- [Dataset excerpts]
-=-=-

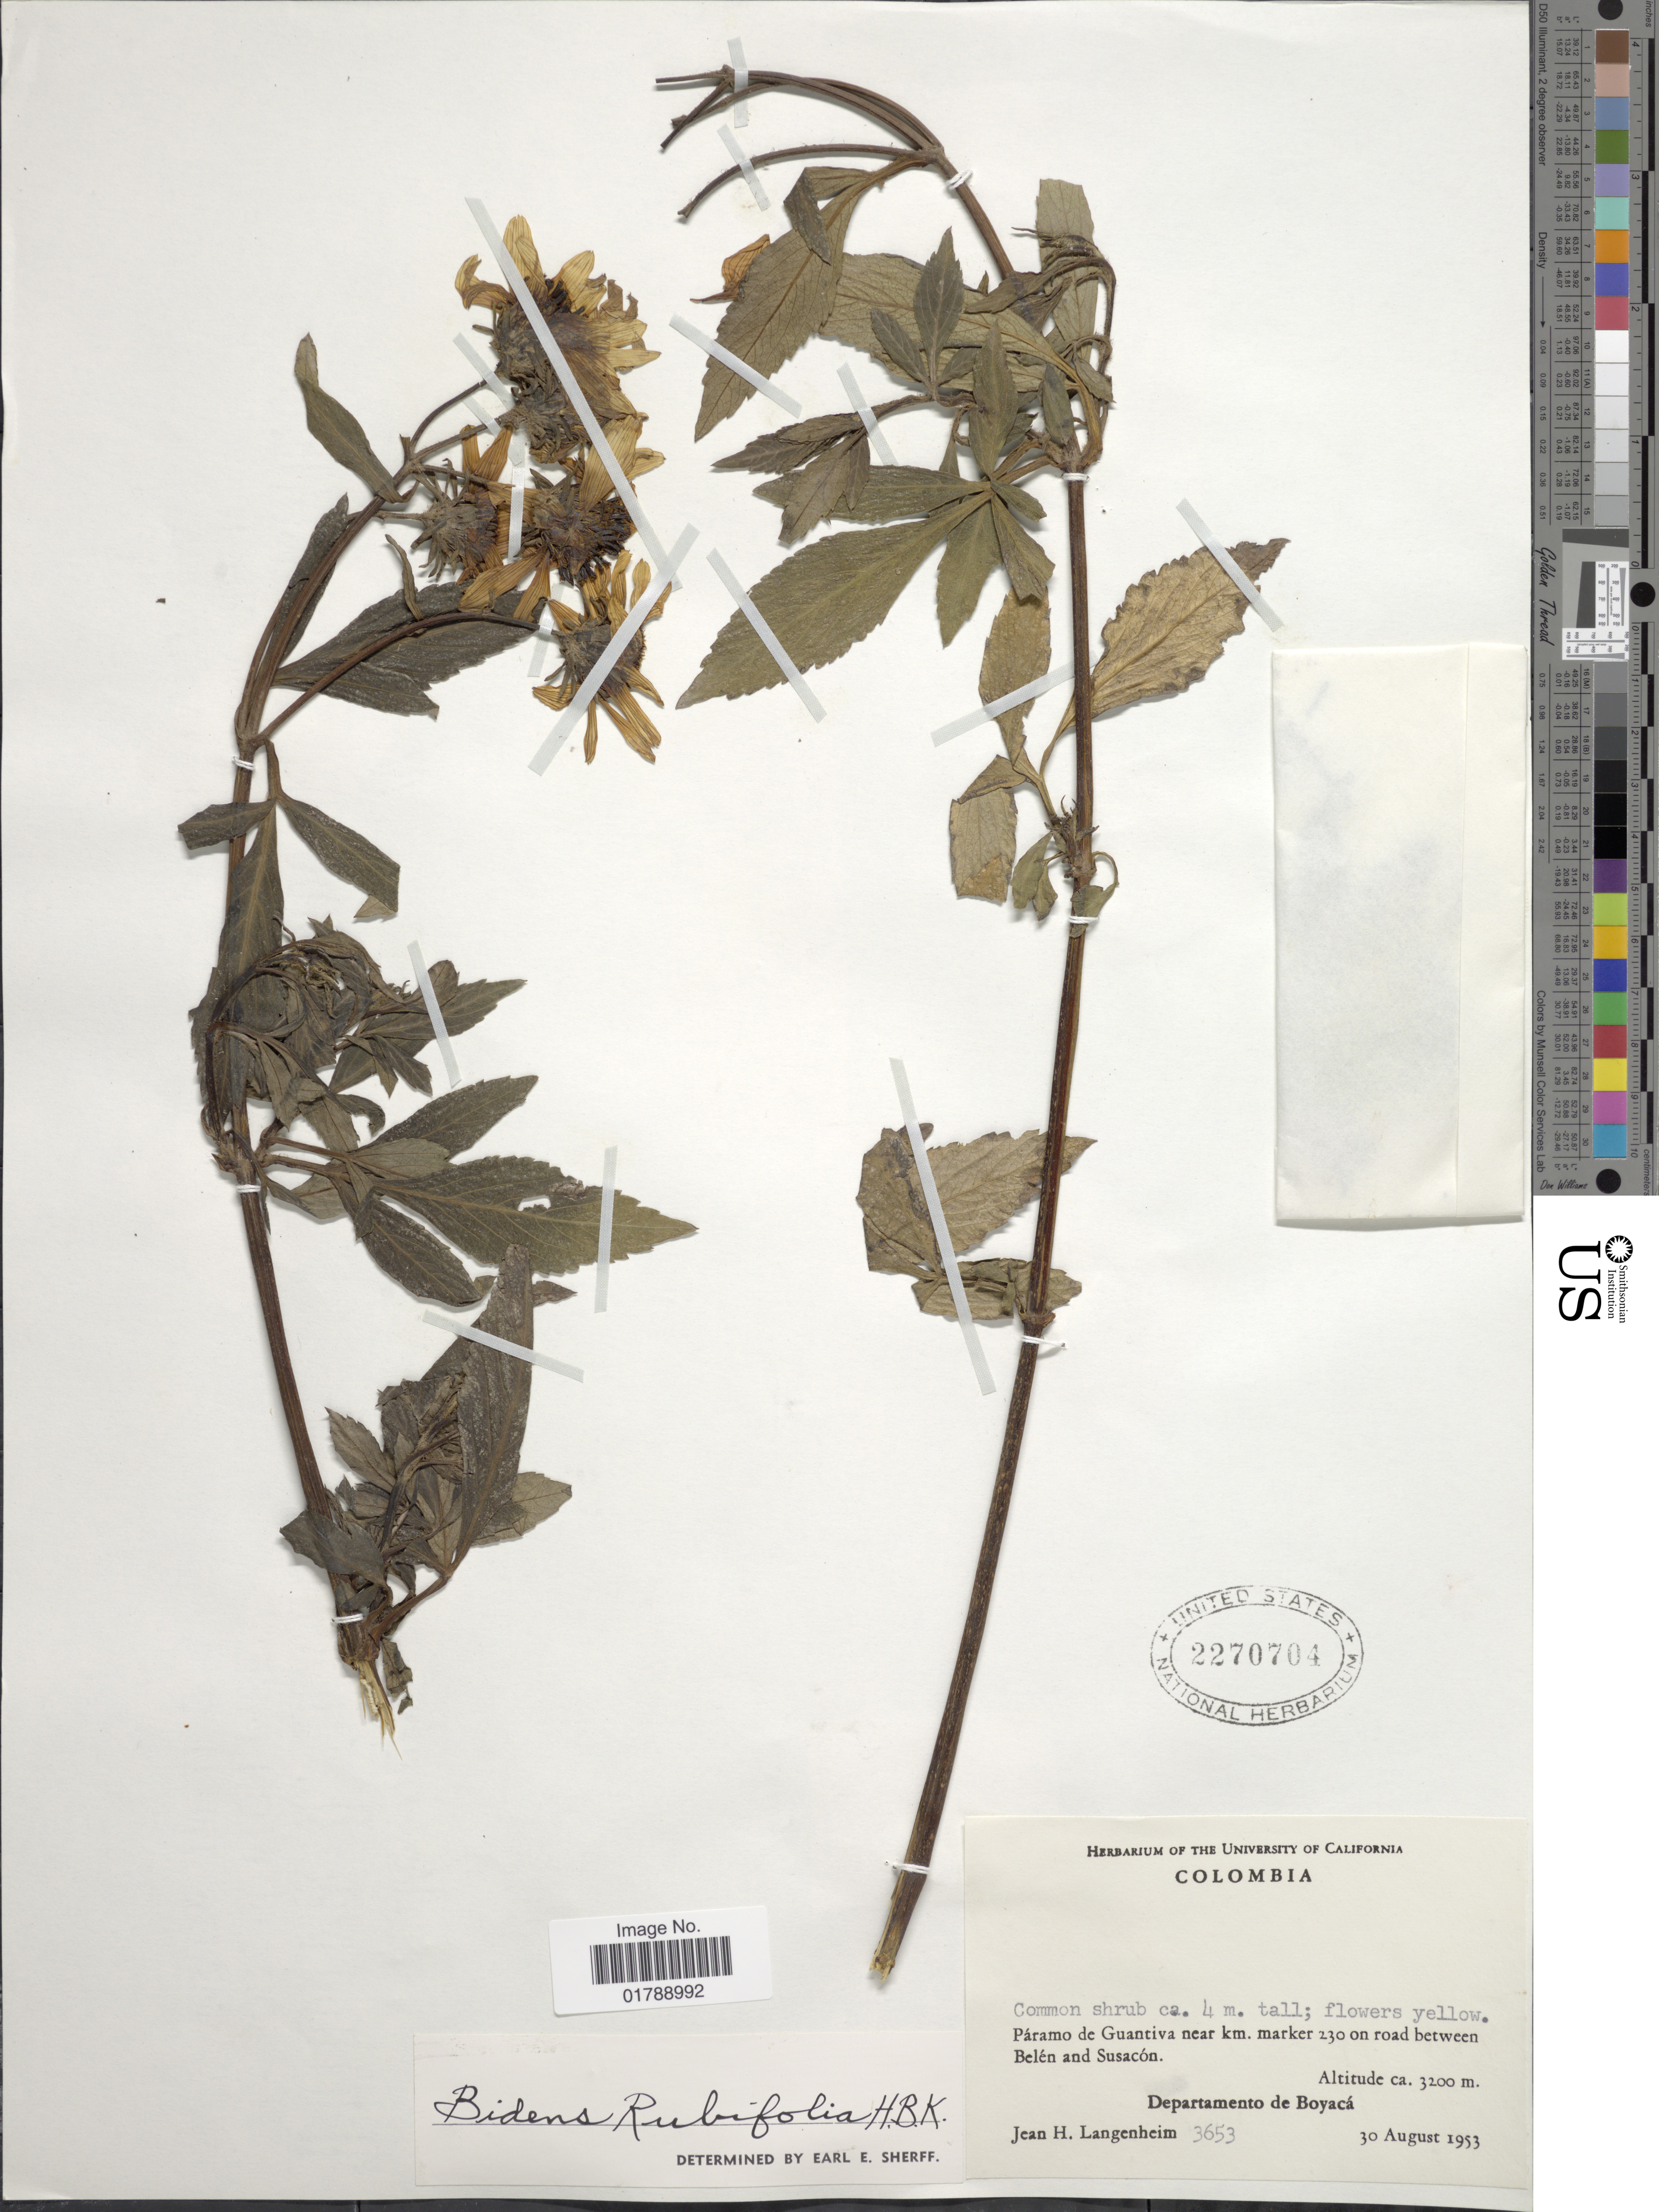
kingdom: Plantae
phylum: Tracheophyta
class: Magnoliopsida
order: Asterales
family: Asteraceae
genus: Bidens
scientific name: Bidens rubifolia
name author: Kunth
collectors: J. H. Langenheim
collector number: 3653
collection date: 1953-08-30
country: Colombia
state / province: Boyacá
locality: Páramo de Guantiva near km. marker 230 on road between Belén and Susacón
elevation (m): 3200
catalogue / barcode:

-=-=-

- [Exercise objective]
Turn all of the material above into a numbered list. Skip blank lines and leave the pictures out.

- [Exercise solution]
1. kingdom: Plantae
2. phylum: Tracheophyta
3. class: Magnoliopsida
4. order: Asterales
5. family: Asteraceae
6. genus: Bidens
7. scientific name: Bidens rubifolia
8. name author: Kunth
9. collectors: J. H. Langenheim
10. collector number: 3653
11. collection date: 1953-08-30
12. country: Colombia
13. state / province: Boyacá
14. locality: Páramo de Guantiva near km. marker 230 on road between Belén and Susacón
15. elevation (m): 3200
16. catalogue / barcode:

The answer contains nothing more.